Negli ultimi 10 anni +25% per le attività che gestiscono le spiagge italiane
È la riviera romagnola la “culla” delle imprese impegnate nelle attività di “gestione di stabilimenti balneari”: 1.063 su 7.173 complessivamente operanti alla data del 31 dicembre scorso (il 25% in più di 10 anni fa), come rivela l’indagine di Unioncamere-InfoCamere sulla base dei dati del Registro delle Imprese delle Camere di Commercio.
La predominanza delle località romagnole emerge chiaramente dalla graduatoria dei comuni italiani con il maggior numero di realtà imprenditoriali del settore. Ai primi tre posti si trovano, infatti, tre comuni romagnoli: Ravenna (191), Rimini (155), Cervia (153).
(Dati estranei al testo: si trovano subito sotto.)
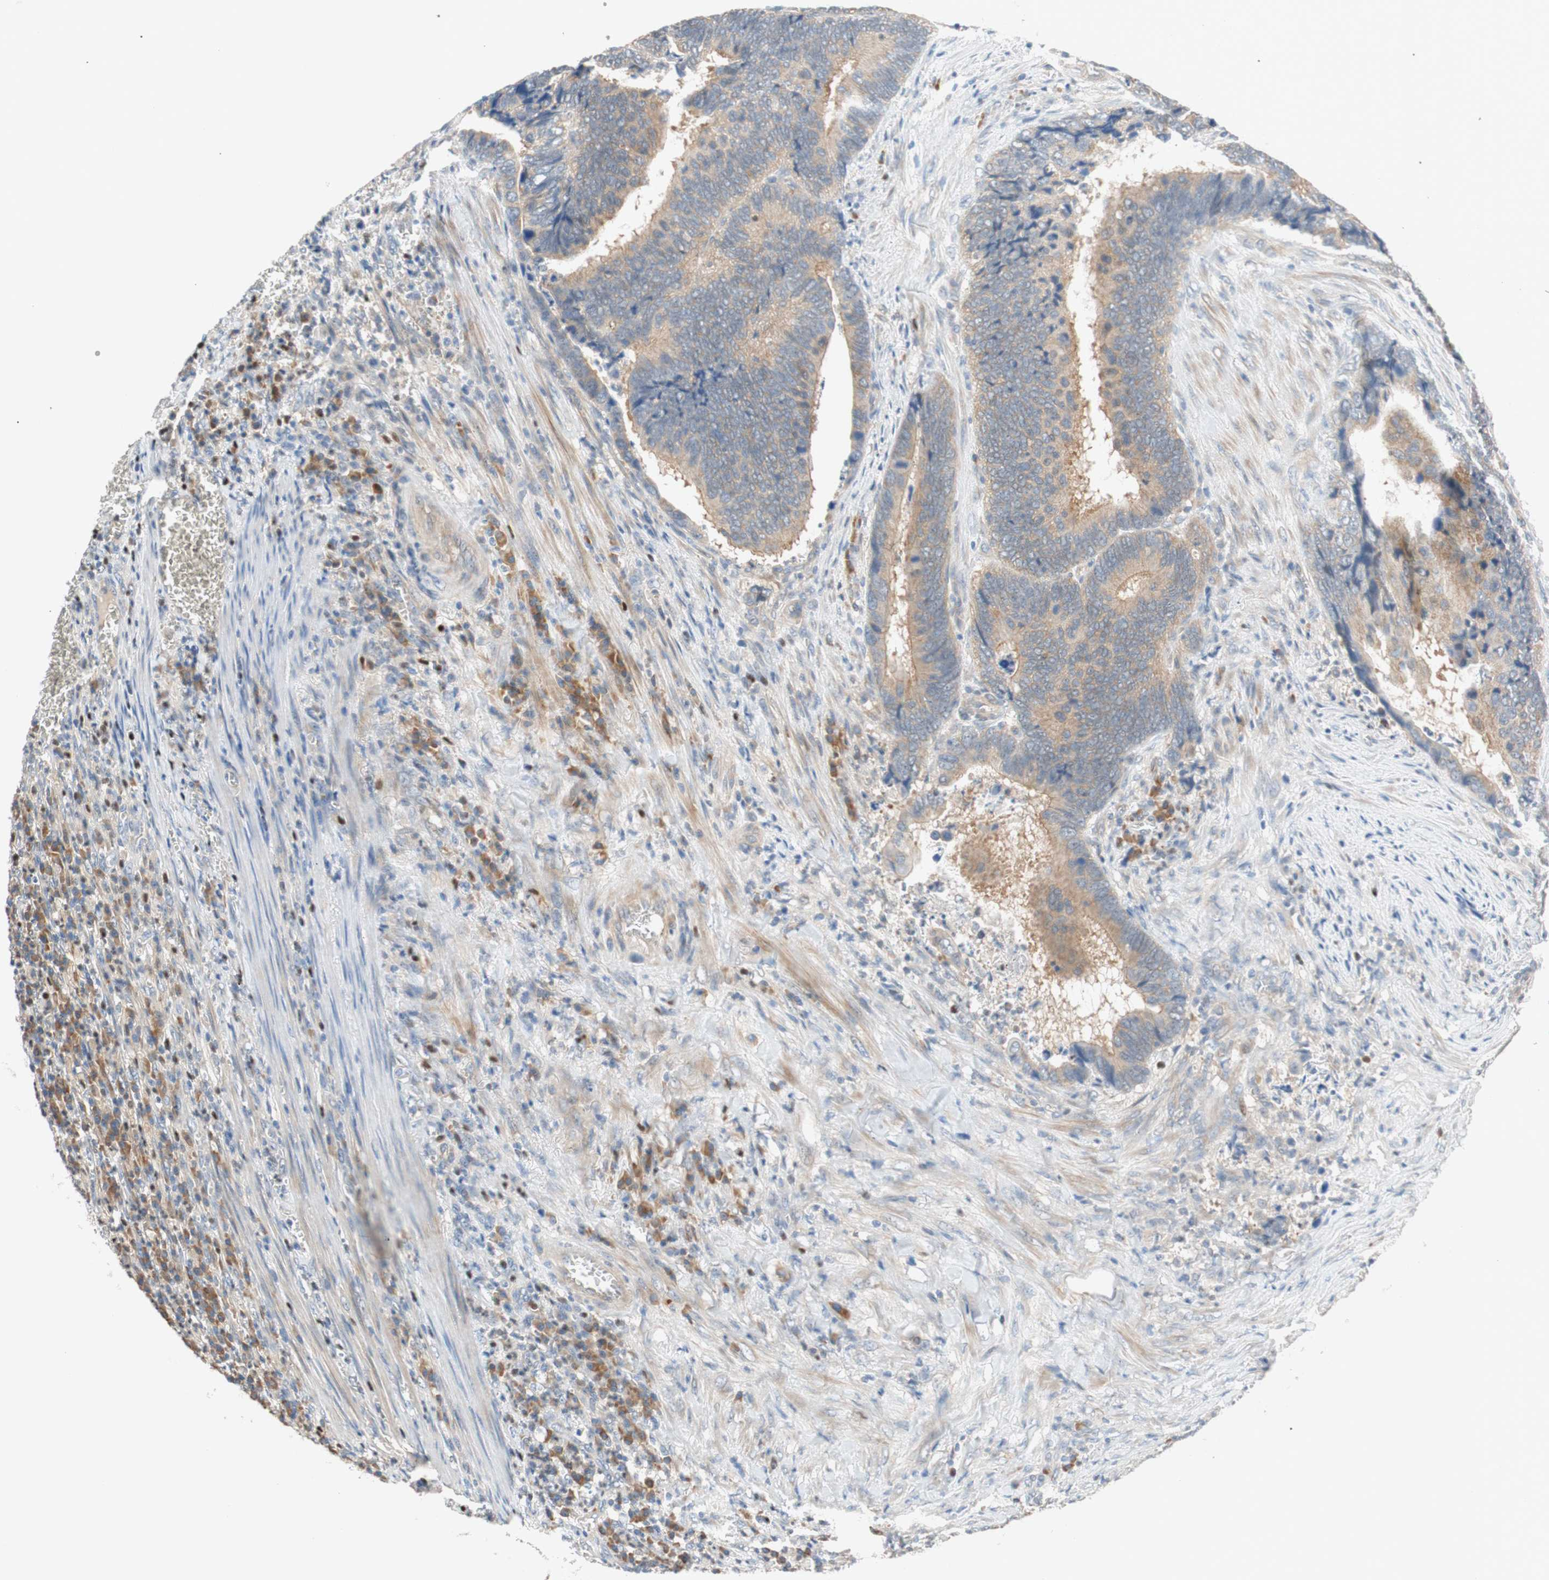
{"staining": {"intensity": "moderate", "quantity": ">75%", "location": "cytoplasmic/membranous"}, "tissue": "colorectal cancer", "cell_type": "Tumor cells", "image_type": "cancer", "snomed": [{"axis": "morphology", "description": "Adenocarcinoma, NOS"}, {"axis": "topography", "description": "Colon"}], "caption": "IHC histopathology image of neoplastic tissue: adenocarcinoma (colorectal) stained using immunohistochemistry demonstrates medium levels of moderate protein expression localized specifically in the cytoplasmic/membranous of tumor cells, appearing as a cytoplasmic/membranous brown color.", "gene": "PCK1", "patient": {"sex": "male", "age": 72}}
Se si aggiungono le 117 imprese di Riccione (quinta) e i 114 di Cesenatico (sesta) i cinque comuni romagnoli totalizzano 730 realtà imprenditoriali, il 68,7% di tutte le infrastrutture della riviera romagnola e il 10,2% del totale nazionale.
Subito a ridosso dell’Emilia-Romagna, l’Olimpo della balneazione vede sul podio due destinazioni ‘storiche’ per gli amanti del mare italiano: la Toscana, con 914 attività distribuite lungo 397 km di costa (2,3 imprese ogni km) e la Liguria, con 807 imprese a presidiare 330 km di litorale (2,4 ogni km). Alla Toscana, con Camaiore (91 imprese lungo 3 soli km di costa) spetta anche il record di densità massima di attività balneari (31 imprese per km), a fronte di una media nazionale (misurata sui 770 Comuni che si affacciano sui nostri mari) fissa sul rapporto uno a uno tra imprese e chilometri di litorale.
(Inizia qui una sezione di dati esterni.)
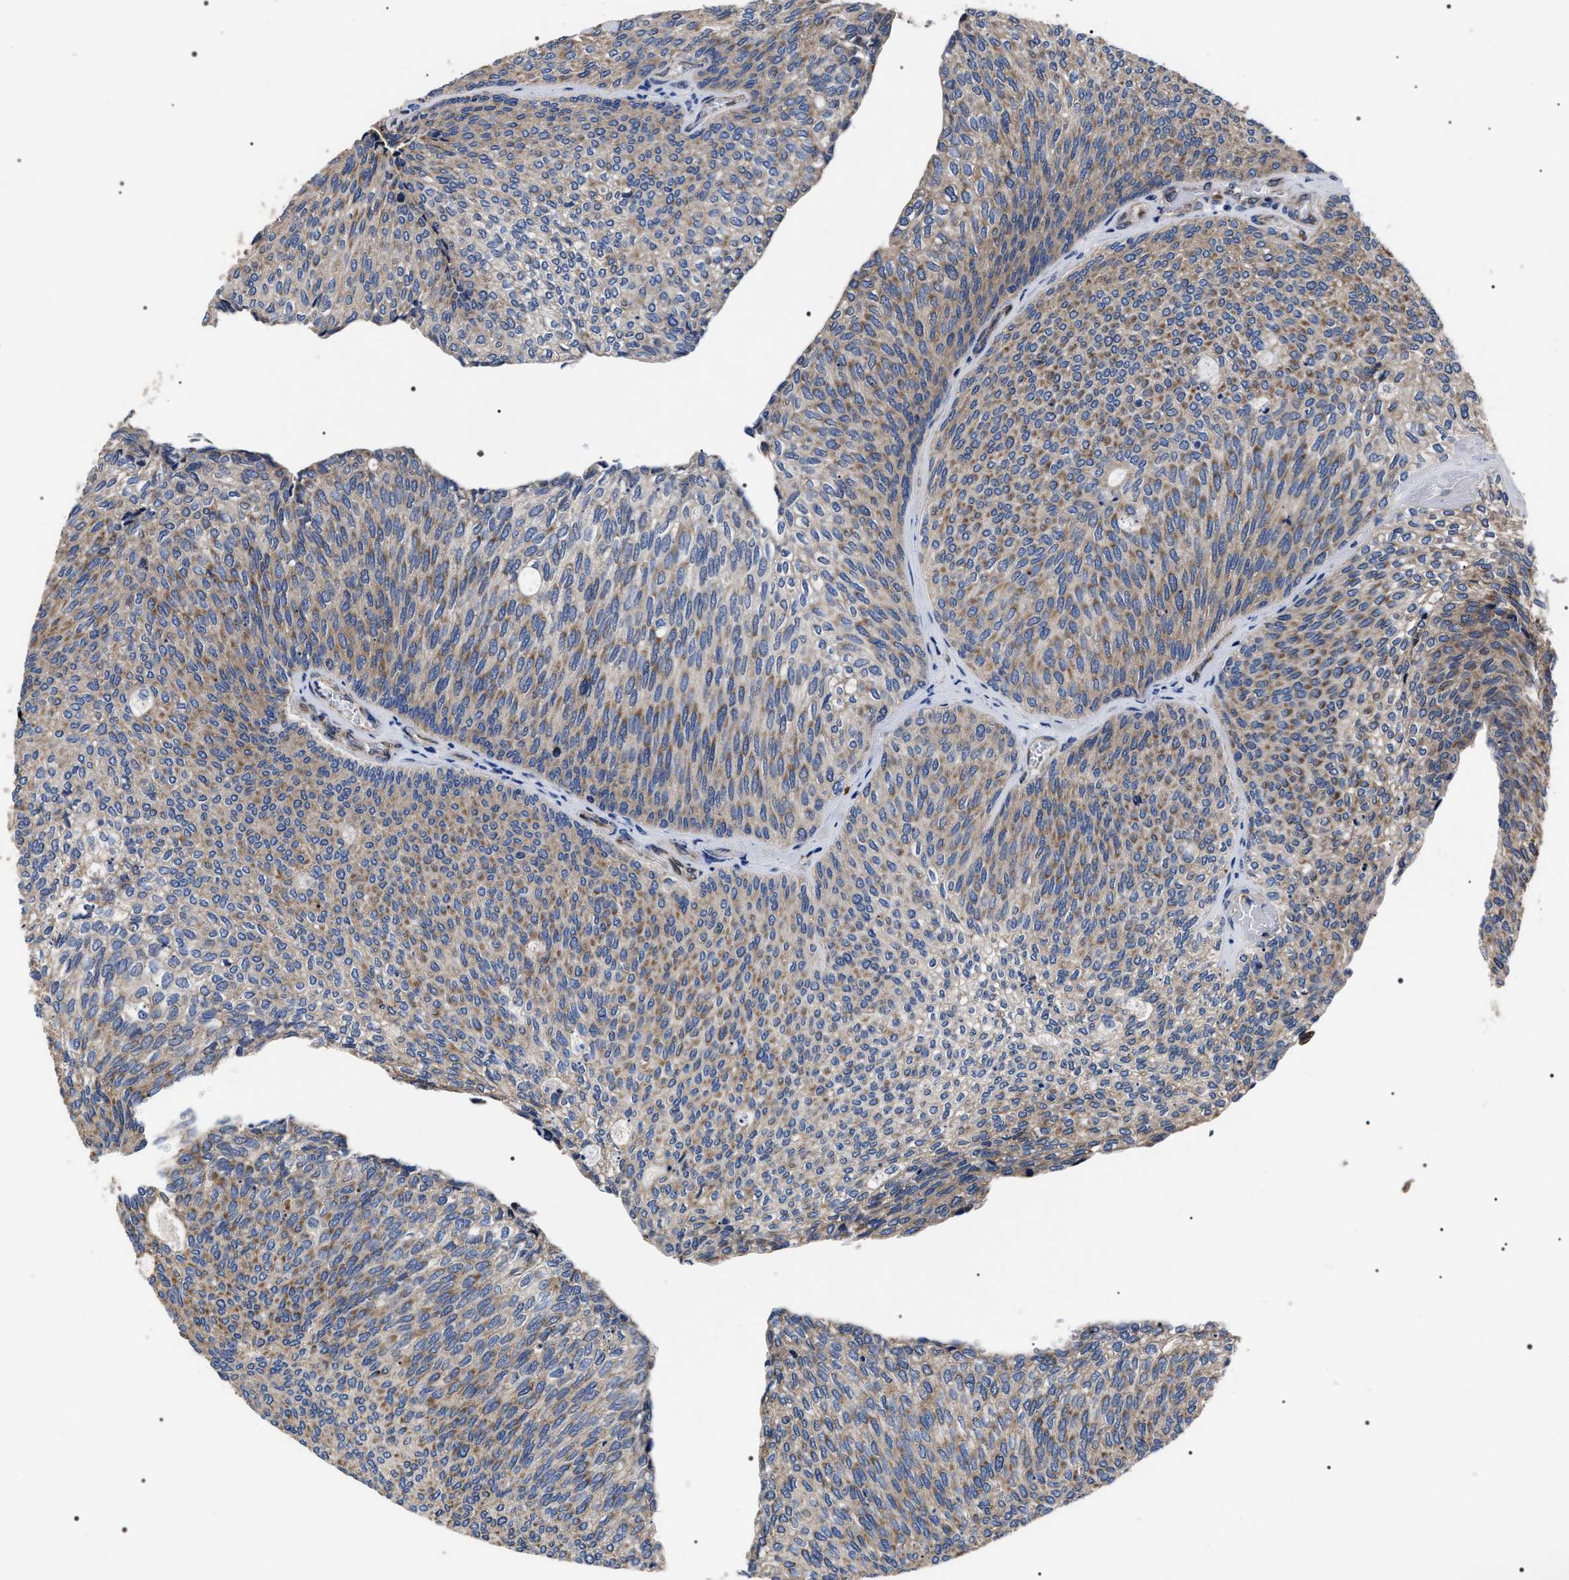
{"staining": {"intensity": "weak", "quantity": ">75%", "location": "cytoplasmic/membranous"}, "tissue": "urothelial cancer", "cell_type": "Tumor cells", "image_type": "cancer", "snomed": [{"axis": "morphology", "description": "Urothelial carcinoma, Low grade"}, {"axis": "topography", "description": "Urinary bladder"}], "caption": "IHC micrograph of human low-grade urothelial carcinoma stained for a protein (brown), which demonstrates low levels of weak cytoplasmic/membranous positivity in about >75% of tumor cells.", "gene": "MIS18A", "patient": {"sex": "female", "age": 79}}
Dal 2011 la corsa a gestire la balneazione sulle coste dello Stivale (incluse quelle di laghi e fiumi) ha portato a un incremento complessivo pari a 1.443 unità in più. Le protagoniste della crescita nell’ultimo decennio sono le regioni del Sud, decisamente lanciate al recupero delle posizioni rispetto al Centro-Nord. Nel periodo considerato, la crescita più rilevante in termini assoluti ha interessato la Calabria (+328 unità) che ha raddoppiato la dotazione del 2011. Seguono la Sicilia (+198 attività, +67,6% nel decennio), la Campania (+184) e la Puglia (+160). In termini relativi, l’accelerazione più consistente del decennio è quella della Sardegna (+162,5%).
L’esercizio di questa particolare attività si realizza prevalentemente sotto forma di società di persone (3.507 le aziende con questa forma giuridica alla fine del 2021, pari al 43% del totale), un probabile riflesso della frequente conduzione familiare di questo tipo di attività. A scegliere la formula della società di capitale sono 2.099 imprese (29%) con la restante quota del 28% che si distribuisce tra imprese individuali (25%) e altre forme, principalmente costituite da cooperative (3%).
Prendendo in esame le circa 1.700 società di capitale per cui sono disponibili i dati di bilancio, la foto restituita dal Registro delle imprese disegna l’identikit di un settore popolato per metà (il 68,4%) da realtà al di sotto dei 250mila euro di fatturato. Il 18,6% si colloca tra i 250 e 500mila euro, il 9,5% è nella fascia tra 500mila e 1 milione mentre un piccolo drappello (il 3,4%) totalizza a fine anno incassi superiori ai sei zeri.
Infine, quanto alla governance, un’impresa balneare su 4 è guidata da donne (1.809 attività, il 25,2% del totale, un dato superiore alla media sul totale nazionale del 22,1%) mentre solo il 6% (427 realtà) risulta guidata da giovani under 35, una quota inferiore alla media nazionale dell’8,9%.
Il “rosa” si addice soprattutto alle spiagge della Calabria, dove la percentuale di imprese a conduzione femminile raggiunge il 31,3%. A seguire da vicino, il Friuli-Venezia Giulia (31%) e subito dopo la Toscana e il Lazio, rispettivamente con il 28,8 e 28,6% di rappresentanza femminile. In Veneto (11,8%) la quota di imprese balneari a guida femminile più bassa. Quanto alle imprese giovanili, i tassi di presenza più elevati si riscontrano nelle regioni del Mezzogiorno con (ancora una volta) la Calabria in testa (con il 12,7% di imprese giovanili sul totale delle balneari) seguita da Basilicata (9,1%), Sicilia (8,4%) e Campania 8,1%).